[What the task asks]
Leave out the pictures and return every entry exactly as it appears.

Stored entries:

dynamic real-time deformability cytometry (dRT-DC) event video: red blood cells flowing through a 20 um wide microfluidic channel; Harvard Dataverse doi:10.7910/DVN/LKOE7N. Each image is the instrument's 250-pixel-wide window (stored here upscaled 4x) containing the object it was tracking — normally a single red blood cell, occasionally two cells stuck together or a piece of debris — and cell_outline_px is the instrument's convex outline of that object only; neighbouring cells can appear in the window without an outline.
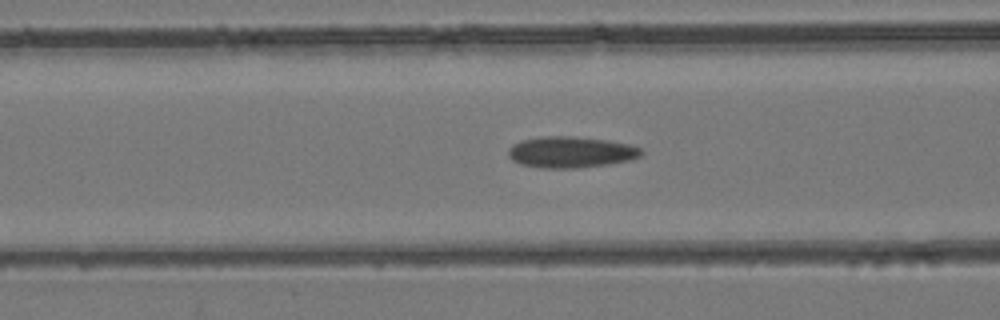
{"species": "common noctule bat (a hibernating species)", "species_latin": "Nyctalus noctula", "temperature_condition": "room temperature", "stored_images_in_passage": 32, "camera_frame_rate_fps": 3000, "um_per_image_px": 0.085, "animal": {"sex": "female", "body_mass_g": 24.6, "forearm_length_mm": 56.2}, "frame": {"image": 1, "passage_image": 11, "time_ms": 3.333, "image_size_px": [1000, 320], "cell_outline_px": [[644, 152], [640, 156], [628, 160], [608, 164], [576, 168], [544, 168], [520, 164], [512, 160], [508, 156], [508, 148], [512, 144], [520, 140], [540, 136], [572, 136], [608, 140], [632, 144], [640, 148]], "centroid_in_image_um": [48.5, 12.92], "position_along_channel_um": 118.1, "area_um2": 24.39}}
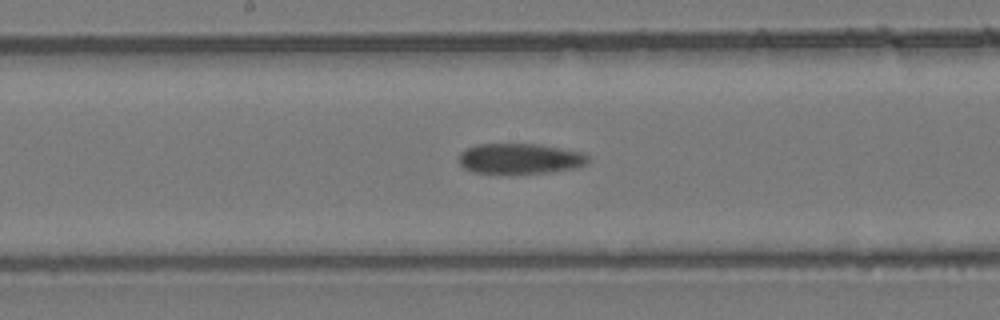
{"frame": {"image": 2, "passage_image": 17, "time_ms": 5.333, "image_size_px": [1000, 320], "cell_outline_px": [[588, 160], [584, 164], [576, 168], [548, 172], [476, 172], [464, 168], [460, 164], [460, 152], [476, 144], [540, 144], [584, 152], [588, 156]], "centroid_in_image_um": [44.23, 13.46], "position_along_channel_um": 204.0, "area_um2": 22.48}}
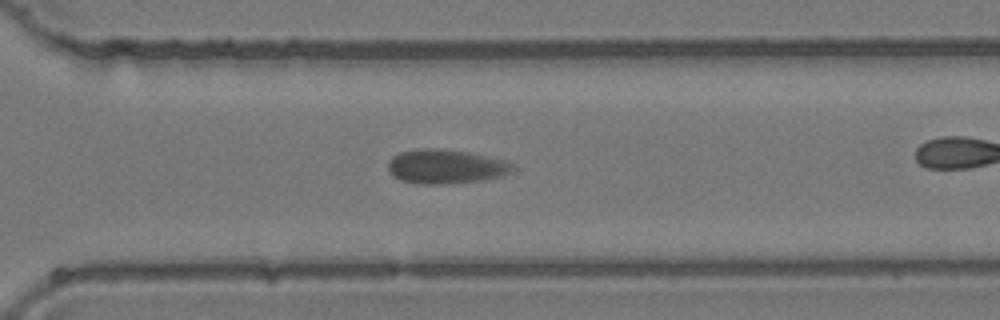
{"frame": {"image": 3, "passage_image": 26, "time_ms": 8.333, "image_size_px": [1000, 320], "cell_outline_px": [[512, 168], [508, 172], [500, 176], [484, 180], [452, 184], [420, 184], [400, 180], [392, 176], [388, 172], [388, 160], [392, 156], [400, 152], [424, 148], [428, 148], [468, 152], [508, 160], [512, 164]], "centroid_in_image_um": [37.84, 14.17], "position_along_channel_um": 332.8, "area_um2": 24.91}}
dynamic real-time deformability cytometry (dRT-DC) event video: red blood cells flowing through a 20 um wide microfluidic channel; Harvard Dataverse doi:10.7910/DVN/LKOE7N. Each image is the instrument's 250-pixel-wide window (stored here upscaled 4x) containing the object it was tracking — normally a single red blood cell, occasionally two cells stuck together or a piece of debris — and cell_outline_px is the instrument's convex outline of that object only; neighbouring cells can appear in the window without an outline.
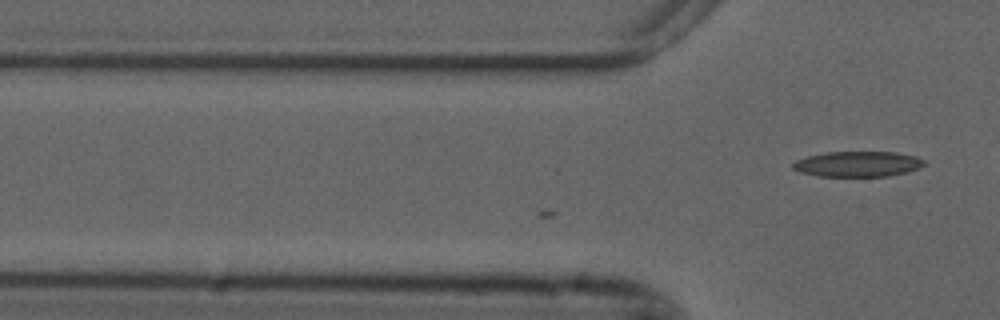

[Written answer]
dynamic real-time deformability cytometry (dRT-DC) event video: red blood cells flowing through a 20 um wide microfluidic channel; Harvard Dataverse doi:10.7910/DVN/LKOE7N. Each image is the instrument's 250-pixel-wide window (stored here upscaled 4x) containing the object it was tracking — normally a single red blood cell, occasionally two cells stuck together or a piece of debris — and cell_outline_px is the instrument's convex outline of that object only; neighbouring cells can appear in the window without an outline.
{"species": "common noctule bat (a hibernating species)", "species_latin": "Nyctalus noctula", "temperature_condition": "room temperature", "stored_images_in_passage": 32, "camera_frame_rate_fps": 3000, "um_per_image_px": 0.085, "animal": {"sex": "female", "body_mass_g": 24.6, "forearm_length_mm": 56.2}, "frame": {"image": 1, "passage_image": 11, "time_ms": 3.333, "image_size_px": [1000, 320], "cell_outline_px": [[644, 152], [640, 156], [628, 160], [608, 164], [576, 168], [544, 168], [520, 164], [512, 160], [508, 156], [508, 148], [512, 144], [520, 140], [540, 136], [572, 136], [608, 140], [632, 144], [640, 148]], "centroid_in_image_um": [48.5, 12.92], "position_along_channel_um": 118.1, "area_um2": 24.39}}
{"frame": {"image": 2, "passage_image": 17, "time_ms": 5.333, "image_size_px": [1000, 320], "cell_outline_px": [[588, 160], [584, 164], [576, 168], [548, 172], [476, 172], [464, 168], [460, 164], [460, 152], [476, 144], [540, 144], [584, 152], [588, 156]], "centroid_in_image_um": [44.23, 13.46], "position_along_channel_um": 204.0, "area_um2": 22.48}}
{"frame": {"image": 3, "passage_image": 26, "time_ms": 8.333, "image_size_px": [1000, 320], "cell_outline_px": [[512, 168], [508, 172], [500, 176], [484, 180], [452, 184], [420, 184], [400, 180], [392, 176], [388, 172], [388, 160], [392, 156], [400, 152], [424, 148], [428, 148], [468, 152], [508, 160], [512, 164]], "centroid_in_image_um": [37.84, 14.17], "position_along_channel_um": 332.8, "area_um2": 24.91}}
dynamic real-time deformability cytometry (dRT-DC) event video: red blood cells flowing through a 20 um wide microfluidic channel; Harvard Dataverse doi:10.7910/DVN/LKOE7N. Each image is the instrument's 250-pixel-wide window (stored here upscaled 4x) containing the object it was tracking — normally a single red blood cell, occasionally two cells stuck together or a piece of debris — and cell_outline_px is the instrument's convex outline of that object only; neighbouring cells can appear in the window without an outline.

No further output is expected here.